В столовую вошла тяжёлой переваливающейся походкой невысокая смуглая девушка. Это была Рахмира, племянница Меху, дочь его умершего несколько лет назад брата. Она была сиротой (мать скончалась ещё при её родах) и жила вот уже несколько лет в доме своего дядюшки. Несмотря на молодость, а она была ровесницей Риб-адди, на её лице застыло властное выражение, и по тому, как решительно шагала по дому своего дяди эта полная девица, можно было догадаться, что она здесь отнюдь не бедная родственница, И правда, все знали, что её отец, бывший важным чиновником в соседнем городе Коптосе, оставил приличное состояние в золоте и драгоценностях, а также обширные поместья. Всё это делало невзрачную девицу с крупными, грубоватыми чертами смуглого лица в глазах буйволят необыкновенной красавицей и даже более авторитетной, чем их родная мать. Хафрет кстати страстно мечтала, чтобы один из её горячо любимых сыночков стал мужем привередливой двоюродной сестрицы и завладел её богатствами, а также правом впоследствии принять ту высокую должность, которую занимал покойный родственничек. Поэтому братья, как только услышали властный окрик, сразу опустили свои огромные кулаки и кинулись двигать кресло, на котором обычно сидела их двоюродная сестра за обедом. Но Рахмира прошла мимо туповатых подлиз, так откровенно жаждущих её богатств, и приблизилась к Риб-адди.
— Наконец-то, Рибби, ты появился у нас. Все только и говорят о том, что тебя взял в свои писцы сам Пенунхеб, второй жрец Амона, который уже давно заправляет в храмовой жизни! — воскликнула девушка и по-родственному чмокнула юношу в щёку, в этом поцелуе явно сквозило чувство более глубокое. — Можно сказать, что все Фивы знают об этом, а мы и не догадывались ни о чём, пока соседская кумушка не выболтала новость нашей прислуге. Садись и сейчас же всё рассказывай.

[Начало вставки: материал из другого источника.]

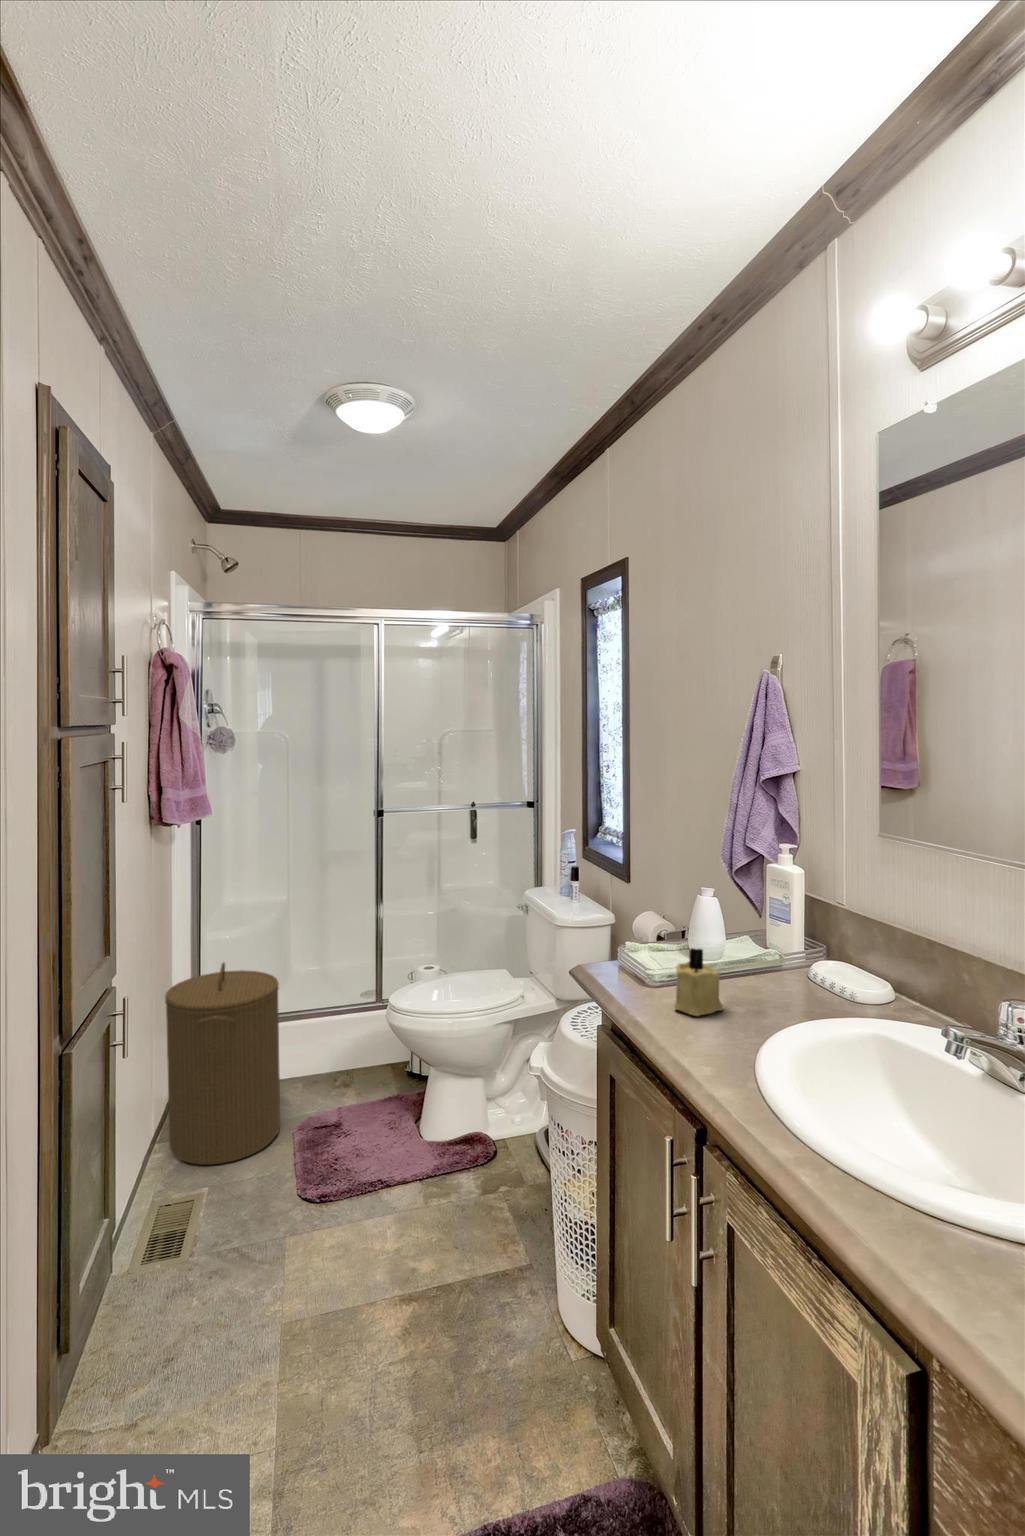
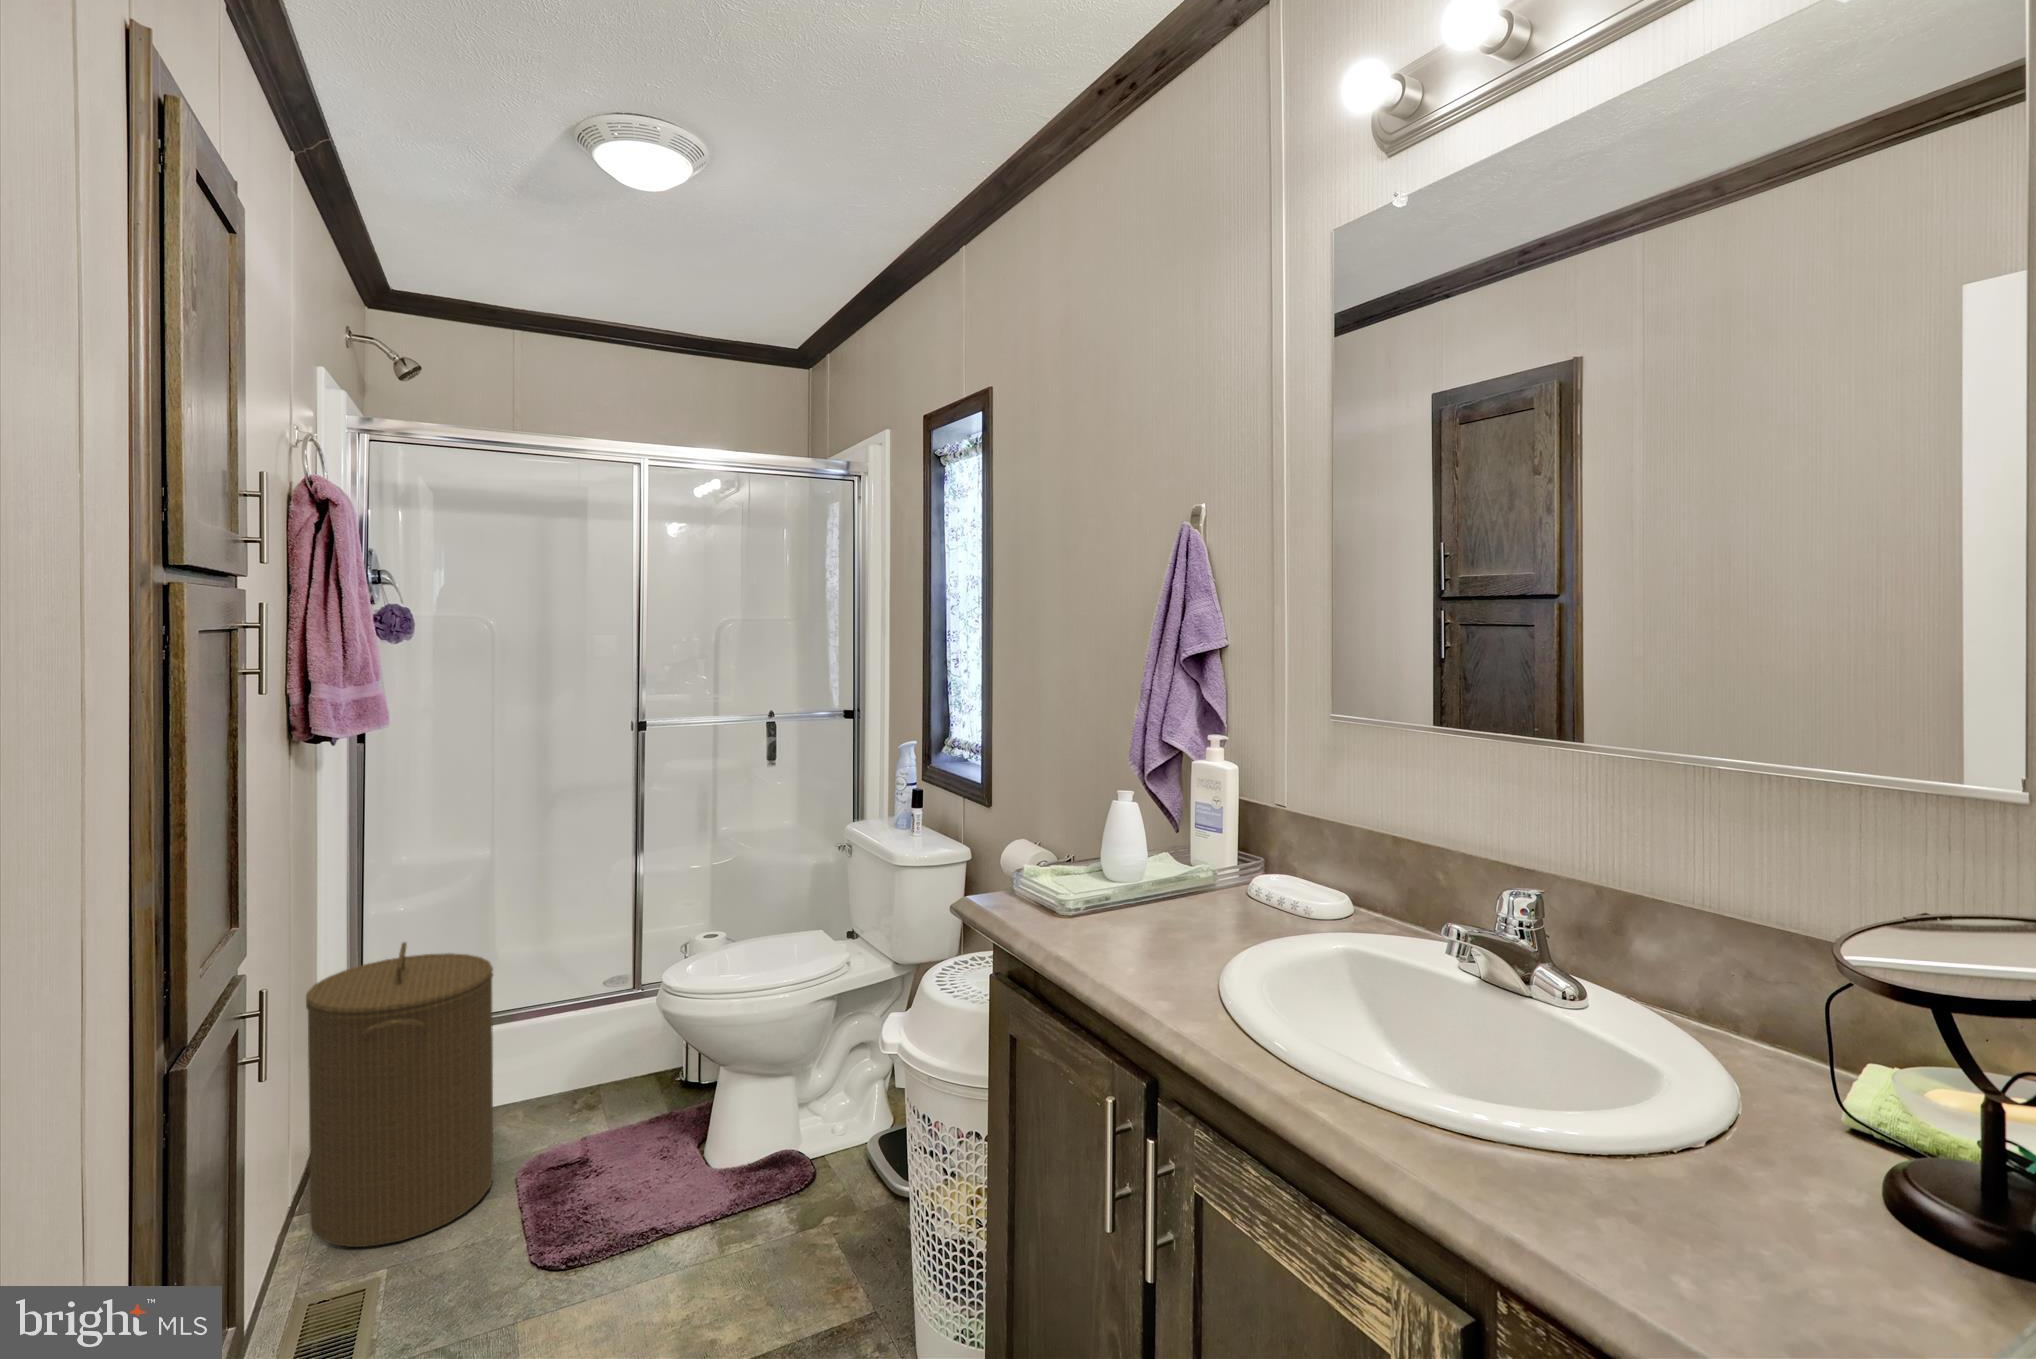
candle: present [674,948,723,1016] -> none [1101,861,1161,946]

Они уселись рядышком на одно низкое и широкое кресло. Рахмира так и льнула к молодому человеку, прижимаясь к нему круглым голым плечом и тяжёлым бедром, затянутым в тонкую белоснежную льняную материю, больше похожую на полупрозрачный шёлк. Риб-адди дёргался от этих прикосновений: столько жизненных сил и скрытых женских желаний накопилось в девице. Он поморщился и ответил:
— Прежде всего хочу тебя поблагодарить, что ты меня избавила от кулаков этих великовозрастных болванов, твоих братцев. Что же касается начала моей службы у Пенунхеба, то я сегодня до полудня и не ведал, что всё так обернётся, и сам узнал об этом лишь тогда, когда солнце уже начало опускаться с небосклона. Как об этом узнали фиванские кумушки, я даже представить не могу, ведь как только я вышел из дворца Пенунхеба, так сразу же отправился сюда и ни с кем по дороге не говорил, — юноша удивлённо глянул на свою дальнюю родственницу, которая была ему скорее свойственницей, ведь в их жилах не текло ни капли родной крови.
— Ой, чему тут удивляться, — махнула рукой Рахмира. На её запястье блеснул массивный золотой браслет. — Ведь между слуг новости передаются быстрее голубиной почты. Ты ещё сидел во дворце, а слуги уже шушукались по углам. И, конечно, среди них были пришедшие из соседних домов бездельники, которые вместо того чтобы работать, шляются по гостям, пьют на кухнях господское пиво и перемывают своим и чужим хозяевам косточки. Известное дело! А сам-то ты рад этому назначению?
— Конечно, — проговорил юноша без особого энтузиазма в голосе.
— Что-то незаметно, — девица хмыкнула. — Ну ничего, мы поговорим об этом наедине после обеда, — прошептала она ему на ухо, не удержавшись, чтобы не поцеловать ещё раз в смуглую щёку.
— Ишь ты, как наши голубки воркуют! — грубовато проворчал старший брат Пасер. — Ты бы, Рахмира, поприличней себя вела с чужими, то людьми.
— Какой же он мне чужой? — рассмеялась девушка. — Такой же, как вы, двоюродный брат.
— Ну, нас-то ты не целуешь в щёчки, — подкрался младший брат Кемвес, улыбаясь во всю ширину своих толстых щёк. — А, может, поцелуешь и другого своего братика, а? Хотя от тебя дождёшься, как же! Давай лучше я тебя поцелую.